• BRIEF
Write out the entries below exactly, starting at the first line and stopping after the line that contains "middle dip: (1351, 482)"; skip all pictures.

————————

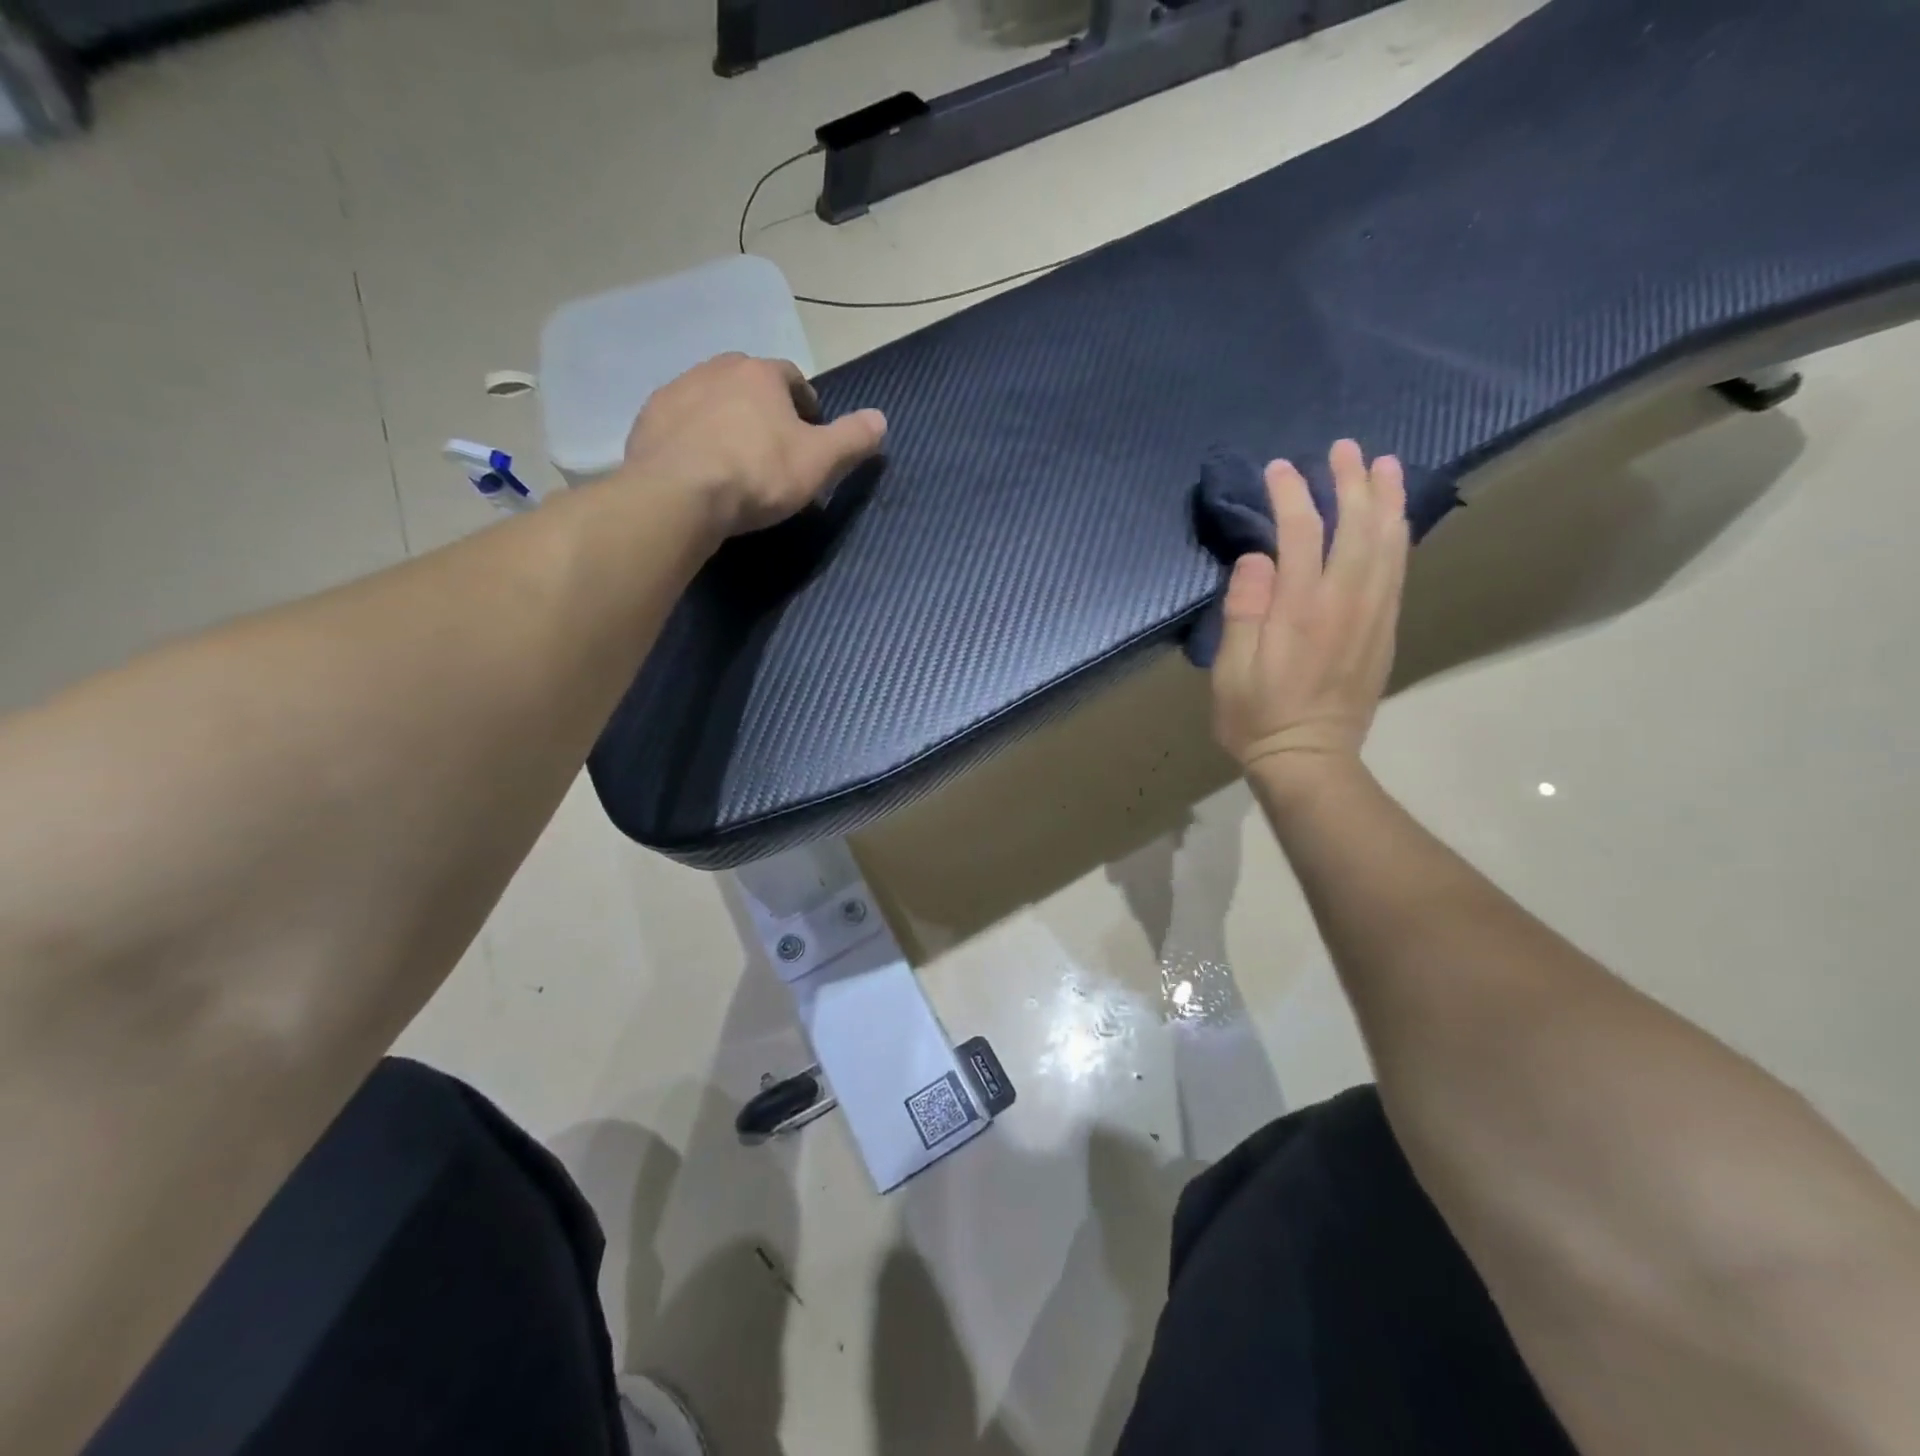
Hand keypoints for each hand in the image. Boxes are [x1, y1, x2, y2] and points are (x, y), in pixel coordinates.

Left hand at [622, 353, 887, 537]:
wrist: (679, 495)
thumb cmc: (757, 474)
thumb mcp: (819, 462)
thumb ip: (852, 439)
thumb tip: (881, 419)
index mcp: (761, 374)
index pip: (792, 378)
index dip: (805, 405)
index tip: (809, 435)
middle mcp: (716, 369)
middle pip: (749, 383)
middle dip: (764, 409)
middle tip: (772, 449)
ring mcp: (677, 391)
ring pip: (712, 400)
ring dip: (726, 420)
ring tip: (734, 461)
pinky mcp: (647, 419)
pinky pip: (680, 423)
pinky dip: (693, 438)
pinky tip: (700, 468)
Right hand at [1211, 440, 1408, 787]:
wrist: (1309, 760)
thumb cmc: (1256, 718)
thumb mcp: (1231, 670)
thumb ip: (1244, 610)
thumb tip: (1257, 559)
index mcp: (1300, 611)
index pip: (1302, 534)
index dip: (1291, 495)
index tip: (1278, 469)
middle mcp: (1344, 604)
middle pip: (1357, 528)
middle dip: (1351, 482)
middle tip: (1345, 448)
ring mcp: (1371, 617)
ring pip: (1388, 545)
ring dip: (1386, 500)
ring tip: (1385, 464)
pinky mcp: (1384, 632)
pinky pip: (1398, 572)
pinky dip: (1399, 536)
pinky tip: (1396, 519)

————————

• ANSWER BOX
Hand keypoints for each hand in the image. Boxes are [x1, y1, x2, y2] and points are (x, y), in pixel coordinates.

Left hand at [622, 353, 887, 537]:
wrist: (679, 495)
thumb cmc: (757, 474)
thumb mcp: (819, 462)
thumb ip: (852, 439)
thumb tip: (881, 419)
index mcp: (761, 374)
index pip: (792, 378)
index dip: (805, 405)
index tip: (809, 435)
middle mcp: (716, 369)
middle pip: (749, 383)
middle dip: (764, 409)
middle tip: (772, 449)
ring mcp: (677, 391)
ring pip: (712, 400)
ring dip: (726, 420)
ring tip: (734, 461)
pinky mcp: (647, 419)
pinky pip: (680, 423)
pinky dip: (693, 438)
pinky tip: (700, 468)
Right hand at [1211, 440, 1408, 787]:
wrist: (1309, 760)
thumb cmc: (1256, 718)
thumb mcp: (1231, 670)
thumb ip: (1244, 610)
thumb tip: (1257, 559)
index mcp: (1300, 611)
index pip: (1302, 534)
index dip: (1291, 495)
index tip: (1278, 469)
middle mcp: (1344, 604)
middle pip: (1357, 528)
middle dip: (1351, 482)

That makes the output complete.